Further Forest Trends analysis reveals that Sweden has traded over 600,000 kilograms of teak (roughly 1,800 cubic meters of Round Wood Equivalent), primarily to two EU Member States in 2020: the Netherlands (89 percent) and Germany (11 percent).

Of the seven member states to import teak from Myanmar so far this year, Spain and Portugal import the lowest volumes, collectively accounting for 3 percent of total EU wide imports in 2020.

Action Taken by the EC and the European Anti-Fraud Office

Discussion at the June 2020 European Commission Expert Group for the EUTR indicates that the EC is taking action to address some of the challenges exposed from the continuing imports.

Minutes from the meeting show that the European Anti-Fraud Office (OLAF) opened a Myanmar investigation in March 2020 in response to intelligence received from the United Kingdom. This investigation focuses on one company, principally importing via Italy.

The minutes also show that OLAF received a proposal for cooperation from several Member States and has expanded the scope of its investigation in response. OLAF has also sent out a new mutual investigation assistance invitation to Member States’ customs agencies requesting that they pay special attention to timber from Myanmar and EUTR circumvention by false declaration of origin, for example.

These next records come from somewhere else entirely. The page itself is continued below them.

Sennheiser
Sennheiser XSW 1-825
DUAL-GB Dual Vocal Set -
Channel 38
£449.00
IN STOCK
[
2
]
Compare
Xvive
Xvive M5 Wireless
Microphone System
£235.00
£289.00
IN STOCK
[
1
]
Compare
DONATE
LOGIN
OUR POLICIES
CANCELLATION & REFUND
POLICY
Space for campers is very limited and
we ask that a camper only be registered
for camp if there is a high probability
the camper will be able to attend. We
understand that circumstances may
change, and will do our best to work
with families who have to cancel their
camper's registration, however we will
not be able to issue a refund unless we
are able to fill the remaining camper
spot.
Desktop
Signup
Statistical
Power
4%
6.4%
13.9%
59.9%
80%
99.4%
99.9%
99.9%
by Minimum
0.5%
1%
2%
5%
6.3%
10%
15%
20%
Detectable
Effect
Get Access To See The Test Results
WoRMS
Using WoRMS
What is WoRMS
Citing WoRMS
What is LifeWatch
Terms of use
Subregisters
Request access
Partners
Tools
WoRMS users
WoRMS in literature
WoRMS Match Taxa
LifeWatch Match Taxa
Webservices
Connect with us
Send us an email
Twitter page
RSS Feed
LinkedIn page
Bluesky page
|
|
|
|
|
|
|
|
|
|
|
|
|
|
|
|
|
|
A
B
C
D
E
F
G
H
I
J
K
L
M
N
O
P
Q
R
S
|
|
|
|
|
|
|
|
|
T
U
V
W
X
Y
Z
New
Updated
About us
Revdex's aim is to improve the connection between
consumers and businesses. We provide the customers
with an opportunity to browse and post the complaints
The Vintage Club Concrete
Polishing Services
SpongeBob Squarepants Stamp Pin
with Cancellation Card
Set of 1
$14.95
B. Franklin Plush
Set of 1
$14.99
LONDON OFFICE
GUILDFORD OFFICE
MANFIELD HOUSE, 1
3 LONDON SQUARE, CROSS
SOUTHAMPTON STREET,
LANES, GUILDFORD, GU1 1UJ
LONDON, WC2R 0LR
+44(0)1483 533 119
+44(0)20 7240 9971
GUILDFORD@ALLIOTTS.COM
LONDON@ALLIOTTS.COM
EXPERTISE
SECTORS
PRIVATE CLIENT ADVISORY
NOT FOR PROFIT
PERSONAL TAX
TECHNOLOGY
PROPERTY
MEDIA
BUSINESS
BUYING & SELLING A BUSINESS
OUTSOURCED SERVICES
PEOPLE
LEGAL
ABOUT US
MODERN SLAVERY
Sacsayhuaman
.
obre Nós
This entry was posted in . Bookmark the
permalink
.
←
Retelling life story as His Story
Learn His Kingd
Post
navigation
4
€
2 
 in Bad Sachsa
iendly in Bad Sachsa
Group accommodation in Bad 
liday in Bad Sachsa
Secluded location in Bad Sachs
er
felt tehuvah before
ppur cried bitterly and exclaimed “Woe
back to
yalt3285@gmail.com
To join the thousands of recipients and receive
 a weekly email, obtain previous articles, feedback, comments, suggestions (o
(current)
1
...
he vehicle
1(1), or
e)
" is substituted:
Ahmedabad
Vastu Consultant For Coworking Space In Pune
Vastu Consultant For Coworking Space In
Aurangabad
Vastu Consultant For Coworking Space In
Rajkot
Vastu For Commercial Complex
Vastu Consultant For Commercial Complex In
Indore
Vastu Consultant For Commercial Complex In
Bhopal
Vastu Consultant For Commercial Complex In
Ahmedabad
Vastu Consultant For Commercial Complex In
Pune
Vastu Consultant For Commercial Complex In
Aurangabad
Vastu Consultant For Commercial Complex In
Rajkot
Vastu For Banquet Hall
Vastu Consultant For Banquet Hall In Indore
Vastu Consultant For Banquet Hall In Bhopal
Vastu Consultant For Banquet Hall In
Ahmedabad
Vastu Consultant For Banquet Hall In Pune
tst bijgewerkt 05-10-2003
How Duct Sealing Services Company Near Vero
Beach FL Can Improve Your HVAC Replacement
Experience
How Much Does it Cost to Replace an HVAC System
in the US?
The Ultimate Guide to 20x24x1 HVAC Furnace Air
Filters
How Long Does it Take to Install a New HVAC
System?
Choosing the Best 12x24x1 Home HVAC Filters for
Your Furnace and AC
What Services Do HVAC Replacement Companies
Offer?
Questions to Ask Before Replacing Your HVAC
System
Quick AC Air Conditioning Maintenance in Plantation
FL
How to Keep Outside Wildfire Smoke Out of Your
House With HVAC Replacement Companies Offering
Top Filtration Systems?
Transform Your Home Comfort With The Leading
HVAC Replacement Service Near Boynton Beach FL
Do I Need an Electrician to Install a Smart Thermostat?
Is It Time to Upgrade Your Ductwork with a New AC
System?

In addition, OLAF has asked Member States to report their imports from Myanmar since 2018. Once reports are received, OLAF is expected to provide enforcement authorities with analysis as well as recommendations for action, which might include joint inspections or field inspections in Myanmar. In the meantime, OLAF expects further collaboration with INTERPOL on this issue.

Next steps

These steps by the European Commission and OLAF are all to be welcomed but, as the European Commission is undertaking a Fitness Check of the EUTR, there is an opportunity to consider what is working as well as priorities for reform. As such, it is time to: 

  1. Improve communication of the common enforcement positions so that these are clearly published as standalone documents on the EC’s Timber Regulation website alongside country overviews and guidance documents and communicated to industry associations. While there have been recent improvements in publishing clear conclusions and guidelines relating to the common enforcement position on timber sourced from Brazil, this needs to go further to clearly list all the agreed upon common positions, details of the position, and the common expectations on importers irrespective of the Member State entry point into Europe.
  2. Strengthen requirements on traders. The EUTR only provides significant powers to enforcement officials in those countries where the timber is first placed onto the European single market. This means that officials in countries to which non-compliant timber is subsequently transported have little power to act under the EUTR. Making supply chains subject to enforcement in both the country where the timber was first placed onto the single market and all EU Member States where the timber is subsequently traded would level the playing field and close this loophole for companies deliberately attempting to circumvent the law.
  3. Require detailed, species level reporting of trade data at a level of granularity that allows effective tracking of high-risk and potentially non-compliant timber. In this case, all timber imported from Myanmar is non-compliant and therefore easy to trace, particularly because some species-level reporting categories exist primarily for logs, sawnwood, veneer, and plywood. However, it is much more challenging to track other specific high-risk products using the current reporting categories for trade data reported by EU Member States and published on Eurostat. It is vital that more species level data is both captured and reported at the European level to monitor other high-risk woods entering the EU.

The European Commission ultimately needs to review the consistency of powers and penalties applied across Member States and needs more powers itself to tackle inconsistent enforcement approaches and anti-competitive behavior.